Hasta el Papa Francisco se sintió obligado a intervenir y dijo: “Trump no es cristiano”. Inmediatamente, Donald le contestó: “El Papa desearía y rezaría porque yo fuera presidente si el Vaticano fuera atacado por el Estado Islámico”. Lo asombroso es que esta interminable cadena de provocaciones no le haya destruido políticamente. Por el contrario, lo sorprendente es que cada vez hay más gente en sus mítines y más televidentes que siguen sus programas. Y lógicamente va ganando las primarias en todos los Estados más importantes, derrotando a todos sus rivales republicanos. Se ha convertido en el claro favorito para la nominación republicana en la Convención de junio.
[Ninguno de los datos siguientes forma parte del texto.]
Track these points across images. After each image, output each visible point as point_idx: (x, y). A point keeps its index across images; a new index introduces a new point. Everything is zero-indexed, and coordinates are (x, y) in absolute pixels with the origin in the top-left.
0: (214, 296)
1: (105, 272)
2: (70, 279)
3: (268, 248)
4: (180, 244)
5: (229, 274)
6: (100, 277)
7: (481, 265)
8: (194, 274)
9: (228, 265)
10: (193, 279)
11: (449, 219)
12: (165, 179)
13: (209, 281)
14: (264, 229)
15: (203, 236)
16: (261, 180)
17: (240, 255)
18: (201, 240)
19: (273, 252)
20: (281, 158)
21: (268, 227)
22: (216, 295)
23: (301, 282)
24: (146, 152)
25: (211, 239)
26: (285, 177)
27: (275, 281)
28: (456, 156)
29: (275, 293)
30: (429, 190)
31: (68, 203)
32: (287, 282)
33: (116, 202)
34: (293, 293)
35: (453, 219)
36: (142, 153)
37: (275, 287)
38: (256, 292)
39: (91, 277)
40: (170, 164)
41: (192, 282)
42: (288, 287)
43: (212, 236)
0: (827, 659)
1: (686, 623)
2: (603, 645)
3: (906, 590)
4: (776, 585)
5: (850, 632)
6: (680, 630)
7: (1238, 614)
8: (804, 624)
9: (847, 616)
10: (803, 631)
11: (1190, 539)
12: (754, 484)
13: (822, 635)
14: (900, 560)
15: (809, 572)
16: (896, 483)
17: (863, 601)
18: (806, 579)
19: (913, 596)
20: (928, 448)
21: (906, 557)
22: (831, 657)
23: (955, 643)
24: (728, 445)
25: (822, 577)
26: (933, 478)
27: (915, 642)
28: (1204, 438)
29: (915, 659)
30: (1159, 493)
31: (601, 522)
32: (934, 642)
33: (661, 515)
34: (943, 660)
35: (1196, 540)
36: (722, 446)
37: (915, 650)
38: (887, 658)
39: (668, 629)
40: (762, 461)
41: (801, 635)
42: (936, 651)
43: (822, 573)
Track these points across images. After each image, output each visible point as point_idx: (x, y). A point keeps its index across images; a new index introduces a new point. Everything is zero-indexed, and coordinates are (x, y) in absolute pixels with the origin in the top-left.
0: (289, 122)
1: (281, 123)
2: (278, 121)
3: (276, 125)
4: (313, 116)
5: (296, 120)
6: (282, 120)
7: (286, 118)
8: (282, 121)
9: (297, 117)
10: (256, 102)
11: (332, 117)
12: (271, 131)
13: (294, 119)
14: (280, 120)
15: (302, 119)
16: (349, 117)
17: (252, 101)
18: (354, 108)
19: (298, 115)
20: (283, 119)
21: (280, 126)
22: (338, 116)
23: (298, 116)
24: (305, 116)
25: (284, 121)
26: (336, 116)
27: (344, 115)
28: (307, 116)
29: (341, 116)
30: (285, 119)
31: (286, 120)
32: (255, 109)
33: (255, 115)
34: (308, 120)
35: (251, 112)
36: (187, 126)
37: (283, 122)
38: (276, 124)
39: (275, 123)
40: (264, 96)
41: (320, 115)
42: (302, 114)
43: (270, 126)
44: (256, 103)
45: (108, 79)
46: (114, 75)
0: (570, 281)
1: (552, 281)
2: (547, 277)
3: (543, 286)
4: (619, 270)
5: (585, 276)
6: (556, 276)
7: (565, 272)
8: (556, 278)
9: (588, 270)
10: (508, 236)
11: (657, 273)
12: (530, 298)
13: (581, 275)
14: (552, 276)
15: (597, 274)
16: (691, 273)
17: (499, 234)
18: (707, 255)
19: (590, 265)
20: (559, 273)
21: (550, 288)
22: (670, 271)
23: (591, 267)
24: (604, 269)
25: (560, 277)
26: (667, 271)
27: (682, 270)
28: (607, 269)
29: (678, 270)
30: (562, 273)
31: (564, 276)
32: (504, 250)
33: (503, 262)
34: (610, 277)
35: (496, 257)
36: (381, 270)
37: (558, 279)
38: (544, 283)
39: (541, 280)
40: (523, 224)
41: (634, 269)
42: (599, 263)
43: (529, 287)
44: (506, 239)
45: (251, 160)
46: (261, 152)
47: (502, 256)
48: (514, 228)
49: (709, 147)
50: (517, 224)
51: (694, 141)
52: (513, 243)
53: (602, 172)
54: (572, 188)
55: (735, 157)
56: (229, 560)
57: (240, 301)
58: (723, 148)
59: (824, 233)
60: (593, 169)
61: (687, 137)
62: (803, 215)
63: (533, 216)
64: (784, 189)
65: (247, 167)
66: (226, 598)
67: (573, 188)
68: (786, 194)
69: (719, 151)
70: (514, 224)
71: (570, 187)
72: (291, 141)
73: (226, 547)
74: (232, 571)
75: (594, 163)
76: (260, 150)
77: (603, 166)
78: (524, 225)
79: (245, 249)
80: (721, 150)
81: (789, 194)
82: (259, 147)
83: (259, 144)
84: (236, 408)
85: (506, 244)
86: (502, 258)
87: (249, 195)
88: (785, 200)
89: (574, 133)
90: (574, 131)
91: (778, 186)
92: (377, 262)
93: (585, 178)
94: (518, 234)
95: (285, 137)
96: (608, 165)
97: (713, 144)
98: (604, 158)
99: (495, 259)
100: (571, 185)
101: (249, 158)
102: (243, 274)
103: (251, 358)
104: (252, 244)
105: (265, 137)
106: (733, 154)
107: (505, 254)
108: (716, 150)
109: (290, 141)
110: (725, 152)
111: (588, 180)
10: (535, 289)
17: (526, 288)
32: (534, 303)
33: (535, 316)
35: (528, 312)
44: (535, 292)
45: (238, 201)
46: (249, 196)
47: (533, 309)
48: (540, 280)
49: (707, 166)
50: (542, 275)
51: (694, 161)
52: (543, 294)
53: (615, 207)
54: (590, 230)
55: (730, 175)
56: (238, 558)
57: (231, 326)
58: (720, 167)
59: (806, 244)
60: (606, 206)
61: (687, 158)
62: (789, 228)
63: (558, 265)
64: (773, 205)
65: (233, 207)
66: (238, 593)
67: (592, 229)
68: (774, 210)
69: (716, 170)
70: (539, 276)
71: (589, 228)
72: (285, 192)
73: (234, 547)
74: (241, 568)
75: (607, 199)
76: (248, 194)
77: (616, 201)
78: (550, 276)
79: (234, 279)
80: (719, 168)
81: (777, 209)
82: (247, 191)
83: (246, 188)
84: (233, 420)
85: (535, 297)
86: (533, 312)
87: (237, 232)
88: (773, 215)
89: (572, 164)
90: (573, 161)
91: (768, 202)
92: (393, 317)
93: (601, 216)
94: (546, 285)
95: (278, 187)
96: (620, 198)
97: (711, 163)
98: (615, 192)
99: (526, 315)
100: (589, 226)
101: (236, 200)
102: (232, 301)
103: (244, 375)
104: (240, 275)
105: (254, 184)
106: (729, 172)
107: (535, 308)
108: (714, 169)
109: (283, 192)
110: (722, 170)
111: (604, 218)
Trump ha logrado despertar la conciencia dormida de “la América profunda”. De los granjeros del Mid-West; los trabajadores blancos no cualificados, que sienten amenazados sus trabajos por los emigrantes; las poderosas iglesias protestantes que practican un sectario y atrasado fundamentalismo religioso. Y, en general, un amplísimo sector de la “América blanca”, que se siente amenazada por el crecimiento imparable de la América multirracial.


Sus partidarios dicen: “Por fin hemos encontrado un líder que dice lo que nosotros sentimos. Habla y dice verdades como puños. Hay que aprovecharlo para derrotar a todos esos políticos de Washington que nos han traicionado”. En sus mítines, Donald Trump les contesta y lo explica: “Me atrevo a hablar sin miedo, con la verdad por delante, porque nadie paga mi campaña electoral. Wall Street paga las campañas de los otros candidatos, la mía no. La pago yo de mi bolsillo. Porque puedo hacerlo: soy rico”.


Y sin duda lo es. Tanto que ha pasado de ser un billonario (los que tienen más de mil millones de dólares), a ser un tycoon. Es decir, un magnate, un superpoderoso de los viejos tiempos, de los que ya casi no existen y que se recuerdan en las novelas de Scott Fitzgerald. Ahora todos le llaman Donald, el magnate. El gran líder que promete defender con uñas y dientes la supremacía blanca y recuperar la América fuerte que domine de verdad el mundo.


Trump es un poder económico en Estados Unidos desde hace décadas. Se hizo famoso con la construcción, en la década de los ochenta, de la Trump Tower en la Quinta Avenida, en su parte más elegante, esquina a la 57. El imponente edificio de más de 200 metros tiene un lobby de seis pisos, revestido de mármol rosa y con una espectacular cascada. Allí aparece, de forma destacada, su nombre grabado en letras de oro: la expresión de su poder. Luego siguió con la Torre Trump de Chicago, proyecto que quiere extender a todas las grandes ciudades americanas. Dominado por su irrefrenable pasión por construir, quiere culminar ahora con su gran obra: The Wall. Una enorme muralla de miles de kilómetros que atraviesa cinco estados desde California a Tejas y sirve para cerrar Estados Unidos a la invasión mejicana.

 

La otra América

Para poder construir ese monstruo, Trump sabe que tiene que ser presidente. Y en eso está. Hillary Clinton, su oponente, la probable candidata a las presidenciales del Partido Demócrata, ha dicho: “Estamos en el tiempo de derribar muros y no de construir murallas. De unir la nación y no enfrentarla”. La respuesta de Trump, tan machista como era de esperar, más vale ni mencionarla.